Data warehouse technology options - Data Warehousing on AWS

This whitepaper is for historical reference only. Some content might be outdated and some links might not be available.

Data warehouse technology options

In this section, we discuss options available for building a data warehouse: row-oriented databases, column-oriented databases, and massively parallel processing architectures.

Row-oriented databases

Row-oriented databases typically store whole rows in a physical block. High performance for read operations is achieved through secondary indexes. Databases such as Oracle Database Server, Microsoft SQL Server, MySQL, and PostgreSQL are row-oriented database systems. These systems have been traditionally used for data warehousing, but they are better suited for transactional processing (OLTP) than for analytics.

To optimize performance of a row-based system used as a data warehouse, developers use a number of techniques, including:

  • Building materialized views

  • Creating pre-aggregated rollup tables

  • Building indexes on every possible predicate combination

  • Implementing data partitioning to leverage partition pruning by query optimizer

  • Performing index-based joins

Traditional row-based data stores are limited by the resources available on a single machine. Data marts alleviate the problem, to an extent, by using functional sharding. You can split your data warehouse into multiple data marts, each satisfying a specific functional area. However, when data marts grow large over time, data processing slows down.

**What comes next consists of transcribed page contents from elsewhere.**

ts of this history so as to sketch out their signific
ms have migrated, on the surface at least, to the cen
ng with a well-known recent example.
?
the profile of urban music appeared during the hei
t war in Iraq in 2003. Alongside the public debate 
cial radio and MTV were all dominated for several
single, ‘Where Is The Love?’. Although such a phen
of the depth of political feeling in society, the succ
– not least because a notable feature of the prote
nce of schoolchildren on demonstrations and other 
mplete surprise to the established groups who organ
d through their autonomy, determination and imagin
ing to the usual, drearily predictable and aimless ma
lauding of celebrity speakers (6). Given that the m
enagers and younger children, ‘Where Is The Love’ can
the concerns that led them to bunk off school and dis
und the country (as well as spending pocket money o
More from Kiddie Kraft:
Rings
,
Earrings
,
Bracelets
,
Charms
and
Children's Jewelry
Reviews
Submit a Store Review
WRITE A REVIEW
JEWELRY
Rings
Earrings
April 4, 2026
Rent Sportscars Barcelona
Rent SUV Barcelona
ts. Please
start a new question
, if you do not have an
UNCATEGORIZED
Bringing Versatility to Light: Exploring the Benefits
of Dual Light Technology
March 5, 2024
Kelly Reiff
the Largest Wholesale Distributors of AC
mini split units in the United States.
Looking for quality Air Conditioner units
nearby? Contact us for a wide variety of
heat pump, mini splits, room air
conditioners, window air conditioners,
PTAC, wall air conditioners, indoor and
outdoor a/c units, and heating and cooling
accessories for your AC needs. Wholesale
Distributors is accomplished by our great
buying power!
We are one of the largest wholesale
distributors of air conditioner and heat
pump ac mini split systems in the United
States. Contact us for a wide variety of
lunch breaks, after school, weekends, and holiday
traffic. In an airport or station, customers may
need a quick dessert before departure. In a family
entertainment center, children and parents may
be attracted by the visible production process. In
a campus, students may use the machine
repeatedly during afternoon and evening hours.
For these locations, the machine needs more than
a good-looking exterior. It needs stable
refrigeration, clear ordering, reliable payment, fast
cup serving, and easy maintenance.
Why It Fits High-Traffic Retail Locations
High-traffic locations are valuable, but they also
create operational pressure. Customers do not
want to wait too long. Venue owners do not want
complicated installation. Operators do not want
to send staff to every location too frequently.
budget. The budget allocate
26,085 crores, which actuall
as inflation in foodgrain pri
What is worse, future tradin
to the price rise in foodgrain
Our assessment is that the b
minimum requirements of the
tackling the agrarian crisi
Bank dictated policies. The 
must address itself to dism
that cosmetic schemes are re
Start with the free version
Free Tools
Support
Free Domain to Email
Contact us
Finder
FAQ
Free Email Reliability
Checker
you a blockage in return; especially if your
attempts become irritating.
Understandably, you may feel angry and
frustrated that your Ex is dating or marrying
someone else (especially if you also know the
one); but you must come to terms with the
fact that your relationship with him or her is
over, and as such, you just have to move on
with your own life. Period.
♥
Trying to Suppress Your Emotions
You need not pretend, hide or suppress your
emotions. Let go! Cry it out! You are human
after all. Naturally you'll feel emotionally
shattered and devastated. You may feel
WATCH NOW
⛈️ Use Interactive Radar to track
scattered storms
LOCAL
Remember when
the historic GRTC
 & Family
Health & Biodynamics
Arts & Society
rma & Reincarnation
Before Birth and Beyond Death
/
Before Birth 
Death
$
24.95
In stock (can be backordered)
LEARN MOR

In a row-based data warehouse, every query has to read through all of the columns for all of the rows in the blocks that satisfy the query predicate, including columns you didn’t choose. This approach creates a significant performance bottleneck in data warehouses, where your tables have more columns, but your queries use only a few.

Column-oriented databases

Column-oriented databases organize each column in its own set of physical blocks instead of packing the whole rows into a block. This functionality allows them to be more input/output (I/O) efficient for read-only queries, because they have to read only those columns accessed by a query from disk (or from memory). This approach makes column-oriented databases a better choice than row-oriented databases for data warehousing.

Figure 3 illustrates the primary difference between row-oriented and column-oriented databases. Rows are packed into their own blocks in a row-oriented database, and columns are packed into their own blocks in a column-oriented database.

Row-oriented vs. column-oriented databases

Row-oriented vs. column-oriented databases

After faster I/O, the next biggest benefit to using a column-oriented database is improved compression. Because every column is packed into its own set of blocks, every physical block contains the same data type. When all the data is the same data type, the database can use extremely efficient compression algorithms. As a result, you need less storage compared to a row-oriented database. This approach also results in significantly lesser I/O, because the same data is stored in fewer blocks.

Some column-oriented databases that are used for data warehousing include Amazon Redshift, Vertica, Greenplum, Teradata Aster, Netezza, and Druid.

Massively Parallel Processing (MPP) architectures

An MPP architecture enables you to use all the resources available in the cluster for processing data, which dramatically increases performance of petabyte scale data warehouses. MPP data warehouses allow you improve performance by simply adding more nodes to the cluster. Amazon Redshift, Druid, Vertica, Greenplum, and Teradata Aster are some of the data warehouses built on an MPP architecture. Open-source frameworks such as Hadoop and Spark also support MPP.